Carlos Ruiz Zafón: Der Schatten des Windes
Der Schatten des Windes von Carlos Ruiz Zafón spielt im Barcelona der 30er und 50er Jahr und iste einer der schönsten Romane der letzten Jahre
Mit 10 Jahren wird Daniel Semperes von seinem Vater in das Geheimnis
des Friedhofs der vergessenen Bücher eingeweiht. In dieser geheimnisvollen
Bibliothek im Herzen des Nachkriegs-Barcelonas soll sich der Junge einen
Band aus den vielen Regalen vergessener Literatur heraussuchen. Seine
Wahl fällt auf einen Autor aus seiner Stadt, der auf mysteriöse Weise
verschwunden ist. Mit dieser Wahl verändert sich Daniels Leben. Aus Neugier
versucht er etwas über den Schriftsteller zu erfahren und gerät immer
mehr in den Sog einer geheimnisvollen und bedrohlichen Geschichte, in
der er und der verschollene Autor die Hauptpersonen sind.

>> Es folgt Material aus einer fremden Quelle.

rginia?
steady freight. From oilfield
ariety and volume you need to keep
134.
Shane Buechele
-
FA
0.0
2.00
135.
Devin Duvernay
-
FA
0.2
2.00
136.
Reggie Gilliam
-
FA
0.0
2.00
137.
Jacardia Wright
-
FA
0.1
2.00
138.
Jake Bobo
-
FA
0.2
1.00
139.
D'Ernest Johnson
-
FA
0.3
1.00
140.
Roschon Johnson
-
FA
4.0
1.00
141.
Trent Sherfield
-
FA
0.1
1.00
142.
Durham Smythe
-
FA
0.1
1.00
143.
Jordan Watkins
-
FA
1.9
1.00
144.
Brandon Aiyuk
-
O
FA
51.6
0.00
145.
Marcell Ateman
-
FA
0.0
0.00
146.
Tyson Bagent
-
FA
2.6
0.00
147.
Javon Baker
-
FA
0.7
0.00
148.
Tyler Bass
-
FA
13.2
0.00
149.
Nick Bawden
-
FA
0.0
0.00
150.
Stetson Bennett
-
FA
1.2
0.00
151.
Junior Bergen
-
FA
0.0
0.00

Tragische Liebesgeschichten,
verpasste Chancen, Rache und Leidenschaft sind die Zutaten dieser ebenso
spannenden wie rätselhaften Geschichte. Einmal eingetaucht in die beiden
Barcelonas der 30er und der 50er Jahre, ist dieser Schmöker so mitreißend,
dass man das Buch selbst nach der letzten gelesenen Seite nicht aus
der Hand nehmen will - und sich ein bisschen so fühlt wie der junge Daniel,
der seinen "Schatten des Windes" auch gegen alle Widrigkeiten verteidigt
hat. Einer der schönsten Romane der letzten Jahre.
Carlos Ruiz Zafón wurde
am 25. September 1964 in Barcelona geboren. Als Kind besuchte er die Jesuitenschule
Sarrià. 1993 erhielt er für seinen ersten Roman »El príncipe de la niebla«
(deutsch »Der Fürst des Nebels«, 1996) den Edebé-Jugendliteraturpreis.
Seit 1994 lebt er in Los Angeles. Er arbeitet als Drehbuchautor und schreibt
für die spanischen Tageszeitungen »El País« und »La Vanguardia«.